Portuguese Shrimp Rissoles
Looking for something different to serve for your next party? Stepping away from the usual appetizers like stuffed mushrooms and scallops wrapped in bacon that I often encounter at social events, I like to serve up some Portuguese flavors.
Portuguese fare, often referred to as peasant food, has started to evolve with modern influences. When I was a child, my Portuguese family did not have appetizers or starters like there are today, except for a special holiday or party. What we enjoyed were usually created out of leftover braises, bits and pieces of fish or meat or small amounts of shellfish.

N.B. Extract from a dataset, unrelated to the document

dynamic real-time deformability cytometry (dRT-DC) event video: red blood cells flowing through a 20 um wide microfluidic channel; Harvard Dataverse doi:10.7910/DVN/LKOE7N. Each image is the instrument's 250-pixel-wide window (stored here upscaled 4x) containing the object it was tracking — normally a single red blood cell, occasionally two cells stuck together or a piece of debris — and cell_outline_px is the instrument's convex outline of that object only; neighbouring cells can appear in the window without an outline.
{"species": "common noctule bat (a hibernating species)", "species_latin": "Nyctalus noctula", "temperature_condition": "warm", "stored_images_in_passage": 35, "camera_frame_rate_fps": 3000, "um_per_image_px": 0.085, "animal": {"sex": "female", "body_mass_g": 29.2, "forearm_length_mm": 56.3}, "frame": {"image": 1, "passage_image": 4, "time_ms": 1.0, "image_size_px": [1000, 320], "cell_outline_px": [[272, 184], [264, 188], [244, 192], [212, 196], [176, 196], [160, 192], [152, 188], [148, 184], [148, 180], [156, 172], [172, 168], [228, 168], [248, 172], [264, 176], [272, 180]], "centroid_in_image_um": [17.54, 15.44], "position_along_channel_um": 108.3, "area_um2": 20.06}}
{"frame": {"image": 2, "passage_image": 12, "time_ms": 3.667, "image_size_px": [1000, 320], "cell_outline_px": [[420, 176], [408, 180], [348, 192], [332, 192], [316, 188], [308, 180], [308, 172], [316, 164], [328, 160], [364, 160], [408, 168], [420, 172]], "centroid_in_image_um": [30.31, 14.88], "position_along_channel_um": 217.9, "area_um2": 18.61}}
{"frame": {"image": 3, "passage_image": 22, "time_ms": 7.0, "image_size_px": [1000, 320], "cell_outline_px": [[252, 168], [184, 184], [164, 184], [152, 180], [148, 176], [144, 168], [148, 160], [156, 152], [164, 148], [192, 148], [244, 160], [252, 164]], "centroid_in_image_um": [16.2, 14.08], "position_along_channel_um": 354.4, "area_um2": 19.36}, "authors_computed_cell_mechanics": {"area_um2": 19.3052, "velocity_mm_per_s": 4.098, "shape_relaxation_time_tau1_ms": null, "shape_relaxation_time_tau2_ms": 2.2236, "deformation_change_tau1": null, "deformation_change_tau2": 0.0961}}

Coming from a poor culture taught us to save every bit of food that could be made into something else or at least incorporated into another dish, such as the savory bites we call “petiscos.” Common petiscos include Pasteis de Bacalhau, fried oval-shaped codfish cakes of the Portuguese mainland, made of a mix of potatoes, salted codfish (bacalhau), eggs, and seasoning. Croquetes de Bacalhau are Azorean salted codfish croquettes, a fried, finger-length mix of salted codfish, seasoning, and thick béchamel. Rissóis (rissoles) are savory pastries filled with meat, game, poultry or codfish. As a child, my cousins and I would watch how my aunt, with a deft hand, would whip up rissóis in no time while we eagerly waited to “test” them for her.
Rissóis are one of the most popular petiscos and a perfect appetizer for a crowd. The rissoles of Portugal, according to oral history, have French influences. But rather than encasing the savory fillings with puff pastry, we Portuguese make these little turnovers with a “massa cozida” or cooked dough, similar to choux pastry, and coat them in breading. These can be served as a snack, part of lunch, or as party fare, but they are always present at Christmas. The most popular filling is shrimp, especially on Christmas Eve — but if you are not a shrimp lover, chicken, rabbit or other meats or fish work very well. Delectable rissoles can even be made with vegetables. A whisper of cilantro (parsley can be substituted) and a hint of heat from the optional hot sauce will break down one’s will power.
In this recipe the choux pastry uses milk, as did the one I was taught, but depending on where in Portugal they are made, some cooks instead incorporate the broth of the meat, chicken or seafood used in the filling. Milk gives the pastry a softer texture, broth will make it crispier. The trick of rolling the choux pastry is to keep it warm, otherwise you will need to flour the surface and rolling pin before you roll out the dough. I have baked rissoles, spraying them first with oil, but the frying gives them much more flavor. If you are not going to fry them the same day, these rissoles can be made up ahead and frozen.
Although not traditionally served with a dipping sauce, today you might serve seafood rissoles with spicy ketchup or cocktail sauce, and meat rissoles with a creamy cucumber, dill or cilantro sauce. Make them small or large, but definitely make them. You won’t be disappointed and neither will your guests.